I think the thing here is to pick something (anything) and go for it.
It happened to me when I was teaching and realised I didnt have anything outside of my relationship or job.
I picked rugby 😂 I had no idea if I'd like it or not. I had no idea what to expect. I was nervous. Several times I thought I'd pass on it instead of going. In the end, I thought, fuck it, I'm not doing anything else, let's see what it's about.
It was bloody great! Great bunch of ladies, lots of fitness but fun because it was with other people. I got a fire in my belly about it. I lived and breathed rugby. It was wonderfully supportive and social.
I left after a little while but some time later, I tried something else. I joined my local AmDram group. I've been a musician all my life so this is slightly different but my ex really squashed me down on my music. So finally setting that spirit free felt so good. Theatre isnt my strong point though. I'm an opera singer. I'd very rarely danced a set number. I hadn't acted on stage in a very long time. It was still all new and different. I absolutely loved it.

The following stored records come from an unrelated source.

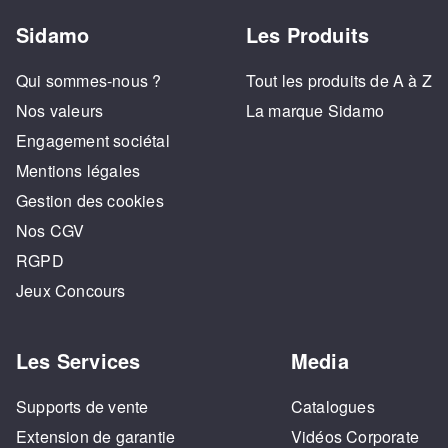
Sidamo
Les Produits
Qui sommes-nous ?
Tout les produits de A à Z
Nos valeurs
La marque Sidamo
Engagement sociétal
Mentions légales
Gestion des cookies
Nos CGV
RGPD
Jeux Concours
Les Services
Media
Supports de vente
Catalogues
Extension de garantie
Vidéos Corporate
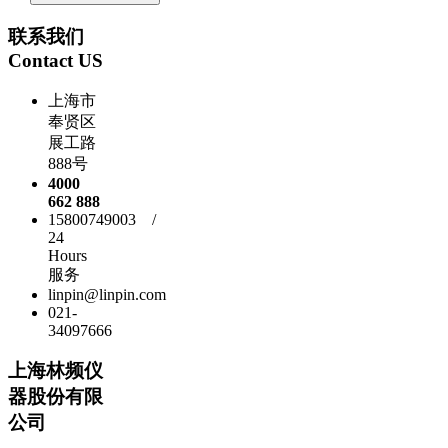
联系我们
Contact US
上海市
奉贤区
展工路
888号
4000
662 888
15800749003 /
24
Hours
服务
linpin@linpin.com
021-
34097666
上海林频仪
器股份有限
公司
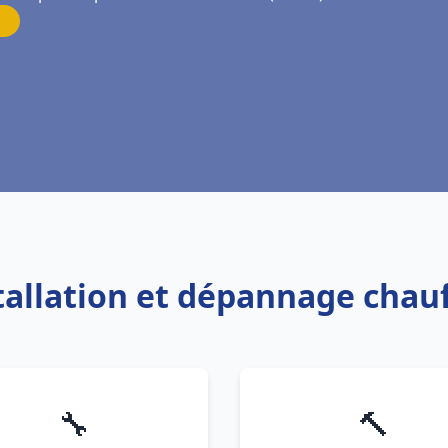
stallation et dépannage chauf
🔧
🔨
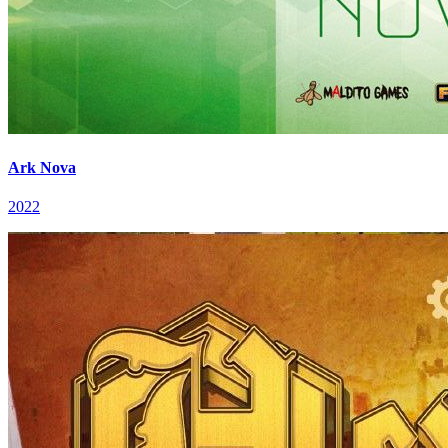
Ark Nova
2022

In summation, the things I had no experience of and threw myself into were the most liberating. But I wouldn't have found out about those passions if I hadn't just gone for it.
I suggest picking something... anything... sports like badminton, rugby (or tag if you're not so keen on the physical aspect), art groups, knitting groups, music and theatre groups, piano lessons, singing lessons, tap dancing lessons, choir. There is likely to be something going on. Even if you're not sure, just give it a go and see if it makes you happy. That will soon turn into a passion.
You are allowed to dedicate some time to yourself.